Abstract
Background and objectives
Cardiac surgery associated acute kidney injury can lead to increased morbidity, mortality, and hospitalization. The available risk assessment tools have limited predictive ability. Machine learning has been increasingly utilized to predict acute kidney injury in cardiac surgery patients in recent times due to its ability to handle complex clinical data. However, its predictive value remains uncertain. This study evaluates the predictive performance of machine learning models for acute kidney injury post-cardiac surgery.
Methods
A systematic review and meta-analysis was conducted by searching Web of Science, PubMed, Science Direct, Google Scholar, Scopus, and Cochrane Library up to 31st December 2025. PRISMA guidelines were followed. Included studies were assessed for machine learning model performance and acute kidney injury predictors, with effect measures including area under the receiver operator characteristic curve (AUC), sensitivity, and specificity. Pooled estimates were calculated using a random-effects model with 95% confidence intervals.
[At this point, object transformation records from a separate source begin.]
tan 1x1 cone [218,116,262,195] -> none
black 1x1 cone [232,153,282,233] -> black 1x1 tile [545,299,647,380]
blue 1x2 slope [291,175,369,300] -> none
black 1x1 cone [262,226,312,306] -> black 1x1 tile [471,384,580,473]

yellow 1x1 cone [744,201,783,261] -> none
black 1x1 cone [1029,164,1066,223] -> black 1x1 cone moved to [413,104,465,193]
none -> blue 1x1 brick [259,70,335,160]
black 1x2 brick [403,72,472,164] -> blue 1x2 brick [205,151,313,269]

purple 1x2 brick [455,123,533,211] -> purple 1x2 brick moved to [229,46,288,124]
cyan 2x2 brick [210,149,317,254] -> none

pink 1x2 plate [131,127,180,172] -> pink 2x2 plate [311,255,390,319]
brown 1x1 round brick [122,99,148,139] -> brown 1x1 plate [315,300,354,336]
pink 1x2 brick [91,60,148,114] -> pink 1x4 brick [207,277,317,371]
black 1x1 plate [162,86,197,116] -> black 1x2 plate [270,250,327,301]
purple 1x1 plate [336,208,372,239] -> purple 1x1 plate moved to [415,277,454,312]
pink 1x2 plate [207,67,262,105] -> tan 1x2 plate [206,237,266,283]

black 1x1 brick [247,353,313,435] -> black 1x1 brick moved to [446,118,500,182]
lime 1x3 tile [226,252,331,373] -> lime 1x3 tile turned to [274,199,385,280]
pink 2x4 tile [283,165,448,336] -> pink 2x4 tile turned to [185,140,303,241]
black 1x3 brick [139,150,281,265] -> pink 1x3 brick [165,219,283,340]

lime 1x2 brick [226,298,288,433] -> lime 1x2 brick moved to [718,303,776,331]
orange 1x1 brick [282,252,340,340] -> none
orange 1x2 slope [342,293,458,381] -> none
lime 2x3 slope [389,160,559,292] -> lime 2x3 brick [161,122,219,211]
Risk of bias was assessed using PROBAST. The meta-analysis in our study was performed using R version 4.5.0.
Results
The systematic search yielded 45 studies that met our inclusion criteria, encompassing 13 distinct model types, which include 81 models for training and 162 for validation. The overall pooled AUC was 0.83 (95% CI: 0.79–0.85) in the training and 0.76 (95% CI: 0.75–0.78) in the validation cohorts. Pooled sensitivity and specificity in the training dataset were 0.75 (95% CI: 0.71–0.79) and 0.81 (95% CI: 0.72–0.87), respectively. In the validation dataset, pooled sensitivity was 0.61 (95% CI: 0.53–0.69), while specificity was 0.82 (95% CI: 0.77–0.86). Analysis showed an overall 44.4% high risk of bias, particularly due to the analysis domain of PROBAST.
Conclusion
This study suggests that machine learning based models could potentially serve as a viable framework for predicting the risk of post-cardiac surgery AKI, however, highlighting the need for model optimization and validation in a diverse population before clinical implementation.